** Opening Supplied passage block **

Archive for the ‘Diet and Nutrition’ Category

NOTE: This is a repost of my latest article written for the Huffiness Institute at Texas A&M University, which you can find at this link.

Huffines2a

 

Recently, coconut oil has exploded in popularity: it is added to coffee, used in cooking, and even consumed by the spoonful. This begs the question of what exactly makes coconut such a “miracle food”? A number of organizations advise against the consumption of coconut oil because of its high saturated fat (SF) content, including the U.S. Food and Drug Administration, Academy of Nutrition and Dietetics, and American Heart Association.  Indeed, coconut oil is approximately 90% SF (14), which has generally been shown to increase total, LDL, and HDL cholesterol. However, fatty acids vary in their number of carbons, yielding different categories of chain length that affect fat metabolism.  Coconut oil is mainly composed of medium chain fatty acids (MCFA), which may give it unique properties that differentiate it from other SF.

** Closing Supplied passage block **
** Opening Data excerpts block **

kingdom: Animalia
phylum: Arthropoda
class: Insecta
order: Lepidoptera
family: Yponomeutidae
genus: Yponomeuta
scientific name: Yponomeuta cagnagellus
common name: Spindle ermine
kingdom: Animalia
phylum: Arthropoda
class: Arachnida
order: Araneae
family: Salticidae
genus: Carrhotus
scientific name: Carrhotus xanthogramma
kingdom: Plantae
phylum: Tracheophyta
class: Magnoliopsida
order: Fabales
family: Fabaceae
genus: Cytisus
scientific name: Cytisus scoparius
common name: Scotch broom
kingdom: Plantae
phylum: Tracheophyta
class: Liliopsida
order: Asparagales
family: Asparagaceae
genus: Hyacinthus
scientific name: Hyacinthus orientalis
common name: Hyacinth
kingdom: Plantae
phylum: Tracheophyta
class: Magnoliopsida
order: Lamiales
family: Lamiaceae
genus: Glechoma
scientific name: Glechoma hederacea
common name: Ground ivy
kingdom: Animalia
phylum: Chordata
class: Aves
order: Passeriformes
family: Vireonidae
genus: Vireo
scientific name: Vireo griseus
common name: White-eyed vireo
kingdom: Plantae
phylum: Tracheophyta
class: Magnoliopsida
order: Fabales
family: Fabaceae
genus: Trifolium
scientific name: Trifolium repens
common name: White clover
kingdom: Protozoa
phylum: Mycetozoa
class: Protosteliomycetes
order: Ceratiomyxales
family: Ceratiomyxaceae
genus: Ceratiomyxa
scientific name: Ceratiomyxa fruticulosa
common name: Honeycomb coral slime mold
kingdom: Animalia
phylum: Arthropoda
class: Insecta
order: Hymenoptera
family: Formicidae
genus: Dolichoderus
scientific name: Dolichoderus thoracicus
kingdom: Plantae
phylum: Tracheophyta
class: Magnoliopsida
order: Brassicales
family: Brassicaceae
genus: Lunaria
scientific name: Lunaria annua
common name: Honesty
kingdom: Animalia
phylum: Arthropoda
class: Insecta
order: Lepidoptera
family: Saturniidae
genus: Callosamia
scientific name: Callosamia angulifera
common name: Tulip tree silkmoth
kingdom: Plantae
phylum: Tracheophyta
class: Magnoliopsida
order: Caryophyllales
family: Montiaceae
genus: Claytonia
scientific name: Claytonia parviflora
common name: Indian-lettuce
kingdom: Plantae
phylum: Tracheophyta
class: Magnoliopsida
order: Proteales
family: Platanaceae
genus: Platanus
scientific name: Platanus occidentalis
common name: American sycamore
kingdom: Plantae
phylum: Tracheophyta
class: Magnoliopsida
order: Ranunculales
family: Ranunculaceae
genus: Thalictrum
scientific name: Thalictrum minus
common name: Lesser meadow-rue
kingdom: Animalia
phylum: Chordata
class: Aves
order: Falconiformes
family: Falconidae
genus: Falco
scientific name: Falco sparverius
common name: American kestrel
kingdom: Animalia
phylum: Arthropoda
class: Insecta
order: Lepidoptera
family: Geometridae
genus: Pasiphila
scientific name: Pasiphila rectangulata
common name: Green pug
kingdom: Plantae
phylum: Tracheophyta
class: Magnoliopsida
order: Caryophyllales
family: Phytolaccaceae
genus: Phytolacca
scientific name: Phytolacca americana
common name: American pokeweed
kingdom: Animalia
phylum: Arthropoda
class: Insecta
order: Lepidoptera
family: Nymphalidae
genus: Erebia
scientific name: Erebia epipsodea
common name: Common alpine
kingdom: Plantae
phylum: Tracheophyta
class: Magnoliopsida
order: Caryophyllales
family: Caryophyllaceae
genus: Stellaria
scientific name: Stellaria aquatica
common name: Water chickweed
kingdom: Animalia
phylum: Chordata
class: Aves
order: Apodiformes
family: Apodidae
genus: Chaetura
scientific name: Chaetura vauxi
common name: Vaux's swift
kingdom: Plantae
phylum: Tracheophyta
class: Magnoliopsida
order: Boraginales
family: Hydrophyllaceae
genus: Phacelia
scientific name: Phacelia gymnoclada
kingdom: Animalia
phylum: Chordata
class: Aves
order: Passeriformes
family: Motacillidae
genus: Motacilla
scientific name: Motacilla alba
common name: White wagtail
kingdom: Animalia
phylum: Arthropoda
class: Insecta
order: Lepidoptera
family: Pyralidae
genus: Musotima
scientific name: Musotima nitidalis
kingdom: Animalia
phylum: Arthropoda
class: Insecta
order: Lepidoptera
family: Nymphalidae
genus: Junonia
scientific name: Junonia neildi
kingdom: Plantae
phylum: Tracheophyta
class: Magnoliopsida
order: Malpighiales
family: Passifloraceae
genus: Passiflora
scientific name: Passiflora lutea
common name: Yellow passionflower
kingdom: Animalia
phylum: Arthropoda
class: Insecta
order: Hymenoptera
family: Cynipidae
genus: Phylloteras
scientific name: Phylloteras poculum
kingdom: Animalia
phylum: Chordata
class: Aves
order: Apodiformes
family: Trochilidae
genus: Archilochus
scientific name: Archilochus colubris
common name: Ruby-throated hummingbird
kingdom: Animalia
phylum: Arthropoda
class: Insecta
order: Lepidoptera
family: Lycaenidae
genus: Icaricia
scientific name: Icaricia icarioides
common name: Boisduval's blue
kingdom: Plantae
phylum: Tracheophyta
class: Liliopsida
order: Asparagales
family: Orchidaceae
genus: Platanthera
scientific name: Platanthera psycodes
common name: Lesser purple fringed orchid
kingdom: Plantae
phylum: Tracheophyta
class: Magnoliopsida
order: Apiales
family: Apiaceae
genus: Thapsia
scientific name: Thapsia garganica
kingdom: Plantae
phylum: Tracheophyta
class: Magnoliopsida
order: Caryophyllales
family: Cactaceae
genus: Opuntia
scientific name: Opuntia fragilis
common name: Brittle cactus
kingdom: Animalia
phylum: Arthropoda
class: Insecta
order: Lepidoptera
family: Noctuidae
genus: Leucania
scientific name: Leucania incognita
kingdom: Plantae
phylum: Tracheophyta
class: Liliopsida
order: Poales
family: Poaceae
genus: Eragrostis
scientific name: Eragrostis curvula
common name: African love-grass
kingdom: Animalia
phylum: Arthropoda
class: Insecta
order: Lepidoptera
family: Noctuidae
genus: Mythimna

** Closing Data excerpts block **

▶ Problem A
Transcribe the part of the coconut oil article that opens with the words containing "Archive for the" and closes with "at this link.".
▶ Problem B
Using the coconut oil article, state whether each statement agrees with it, answering yes or no and quoting the deciding words exactly: (i) Coconut oil is approximately 90% saturated fat. (ii) The American Heart Association recommends consuming coconut oil. (iii) Coconut oil is mainly composed of long chain fatty acids.
▶ Problem C
Take the coconut oil article further, continuing from its last sentence.

▶ Answer box A
Archive for the ‘Diet and Nutrition’ Category

NOTE: This is a repost of my latest article written for the Huffiness Institute at Texas A&M University, which you can find at this link.

▶ Answer box B
(i) Yes: "Indeed, coconut oil is approximately 90% SF"
(ii) No: "A number of organizations advise against the consumption of coconut oil because of its high saturated fat (SF) content, including the U.S. Food and Drug Administration, Academy of Nutrition and Dietetics, and American Heart Association."
(iii) No: "Coconut oil is mainly composed of medium chain fatty acids (MCFA)"

▶ Answer box C
Lauric acid is a 12-carbon MCFA that makes up 50% of coconut oil. Studies have shown that lauric acid may have a lesser effect on total and LDL cholesterol compared to other SF (4), and any increase in total cholesterol is attributed to increased HDL cholesterol (5, 9). Lauric acid is not degraded in the intestines, but is transported directly to the liver where it easily diffuses into mitochondria to be converted into acetyl-CoA and ketone bodies for energy (2, 5). Lauric acid is the most highly oxidized fatty acid, therefore contributing least to fat accumulation (5). Additionally, it has been shown to exhibit antibiotic and antiviral properties that may positively impact immune function (5, 11).

Animal studies have shown that virgin coconut oil supplementation in rats decreases total and LDL cholesterol, blood triglycerides, and abdominal fat while increasing HDL cholesterol (11, 15). Surveys of Pacific Islanders who obtain 50-80% of their energy from coconut sources have lower rates of cardiovascular disease (13), and such coconut-based diets show reduced markers of heart attack risks (9). During a weight-loss intervention in women, exercise with coconut oil supplementation increased HDL while decreasing both LDL:HDL and waist circumference (1); another study showed an increase in HDL with coconut oil supplementation in women but not in men (4).

Fewer studies have looked at the effect of coconut oil on exercise performance. An animal model showed that mice fed MCFAs significantly increased their swimming endurance, with increased markers of fat oxidation and ketone body utilization (6). A case study on elite endurance cyclists who were fed high SF diets containing coconut oil showed greater endurance capacity compared to a polyunsaturated diet (8).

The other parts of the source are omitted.